Jakarta – Perekonomian Indonesia nampak tengah mengalami kelesuan. Ini bisa dilihat dari berbagai data yang ada, seperti beberapa di antaranya ialah indeks penjualan riil (IPR) dan indeks keyakinan konsumen (IKK).
Data terbaru dari Bank Indonesia (BI) menunjukkan, Indeks Penjualan Riil (IPR) hanya tumbuh 5,5 persen secara tahunan pada Maret 2025. Angka ini lebih rendah dari Maret 2024 yang mencapai 9,3 persen.
Sementara itu, IPR pada April 2025 diprediksi hanya 231,1 atau terkontraksi 2,2 persen secara tahunan. Sedangkan IKK di Maret 2025 berada di level 121,1, menunjukkan penurunan ketimbang bulan sebelumnya, yang berada di level 126,4. Untuk April 2025, IKK menunjukkan sedikit penguatan ke level 121,7.
“IPR dengan IKK itu biasanya berjalan seirama. Artinya, selama permintaan konsumen turun, atau ada kecenderungan menahan belanja maupun mengurangi belanja untuk kebutuhan primernya, maka tentunya terkait barang-barang tahan lama juga akan dikurangin,” ucap Josua saat acara konferensi pers PIER Q1 2025 Economic Review and Media Gathering di Jakarta, Rabu, 14 Mei 2025.
Salah satu pasar industri yang turut mengalami penurunan permintaan itu adalah otomotif. Josua menjelaskan, pasar permintaan akan mobil baru mengalami penurunan, tetapi beda halnya dengan penjualan mobil bekas yang menunjukkan penguatan.
“Artinya, sekalipun saat ini lagi hype penjualan mobil EV ataupun mobil baru, tapi tidak masuk bagi sebagian besar konsumen yang mungkin terpengaruh dengan adanya PHK di berbagai industri manufaktur,” tambah Josua.
Maka dari itu, tak heran kalau tingkat konsumsi maupun antusiasme masyarakat Indonesia secara ekonomi pada momen lebaran tahun ini tak sebesar lebaran di tahun-tahun sebelumnya. Kondisi itu, juga tak lepas dari realita tidak adanya signifikansi peningkatan pendapatan masyarakat.
Sebagai langkah antisipasi agar penurunan tingkat konsumsi tidak tambah parah, Josua menegaskan, perlunya kebijakan intervensi seperti bantuan sosial (bansos) yang tepat sasaran dibagikan kepada masyarakat berpendapatan rendah. Sedangkan bagi kelas menengah, penciptaan industri baru menjadi solusinya.
“Artinya, peralihan dari sisi bagaimana merevitalisasi industri padat karya seperti tekstil, garmen, dan alas kaki. Karena suka tidak suka, kondisi ini (pelemahan sektor padat karya) terjadi bukan hanya dalam 5 tahun ya. Jadi, memang sudah 10 tahun lebih,” cetus Josua.

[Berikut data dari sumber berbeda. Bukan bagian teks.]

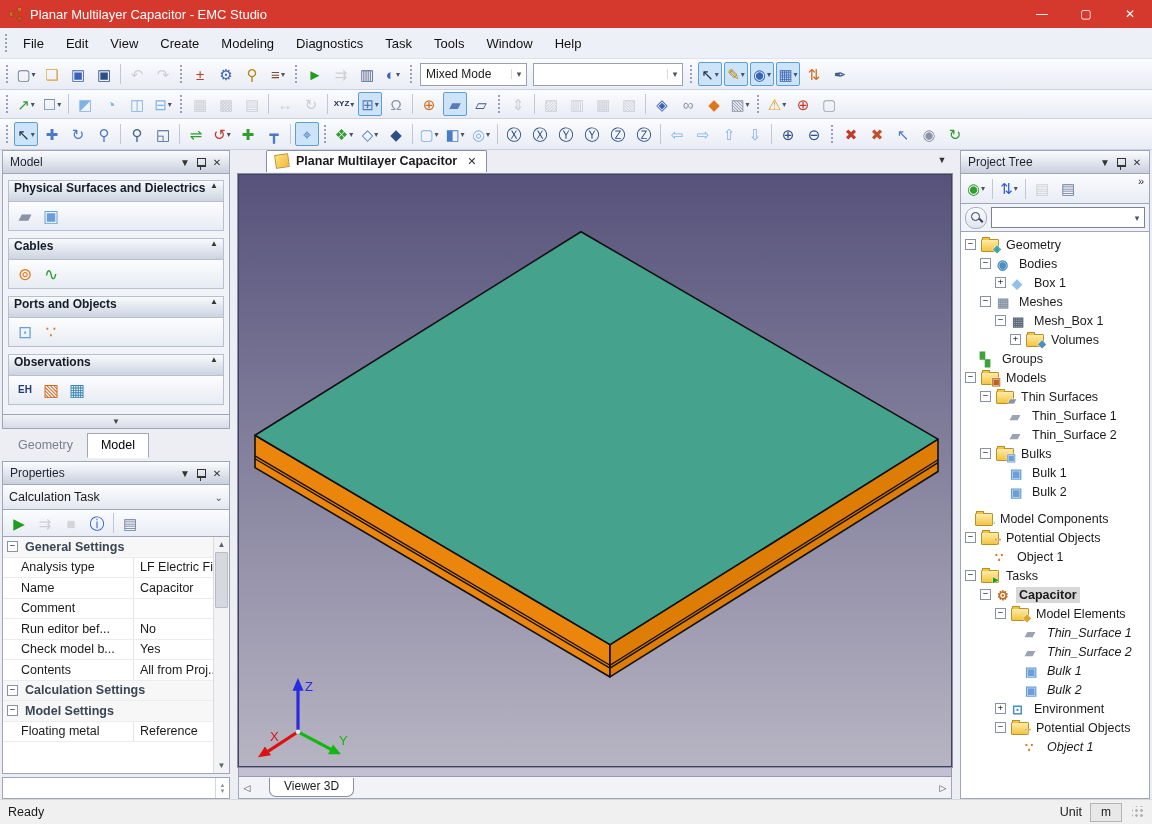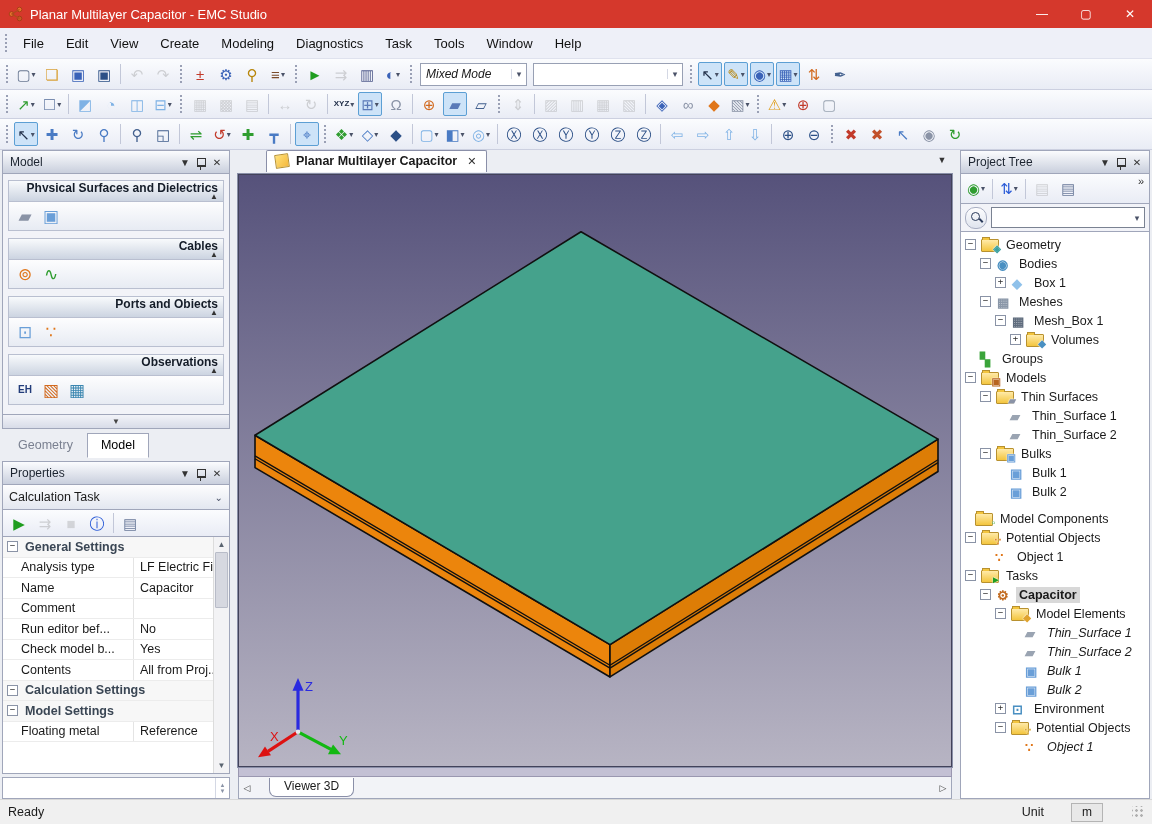"Mixed Mode" .tb-combo .combo-val { font-style: italic -> none }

Ia katakan, bahwasanya sebuah fakta bila produk tekstil Indonesia terus kalah bersaing di pasar global. Hal ini kemudian menyebabkan penurunan permintaan ekspor dari industri tekstil atau garmen Indonesia.
Bila pemerintah Indonesia benar-benar ingin mempertahankan industri padat karya, maka satu-satunya jalan yang harus ditempuh pemerintah adalah dengan all out. All out memberikan segala insentif, termasuk permodalan, supaya bisa mempertahankan sektor industri tersebut.
Ia lalu sempat menyinggung soal peralihan sumber daya manusia (SDM) dari sektor manufaktur ke pertanian. Namun, hal ini memerlukan waktu untuk membiasakan mereka bekerja di sektor pertanian melalui pelatihan di sektor tersebut. Peralihan SDM dari manufaktur ke pertanian, bila berhasil dilakukan, berpotensi meningkatkan produktivitas sektor pertanian dan menguatkan ketahanan pangan nasional.
Di samping itu, terdapat juga sektor tourism yang belum dimanfaatkan secara maksimal oleh sebagian besar pemerintah daerah. Padahal, sektor turisme ini bisa menjadi salah satu tulang punggung ekonomi daerah, mengingat perannya yang besar bagi UMKM.
“Jadi, bagaimana supaya yang sebelumnya di-PHK bisa tetap bekerja, tetap berusaha, tetap produktif. Sehingga, dampak dari PHK tersebut, dari berbagai PHK ini bisa diminimalisir, agar pendapatannya tetap bisa meningkat,” beber Josua.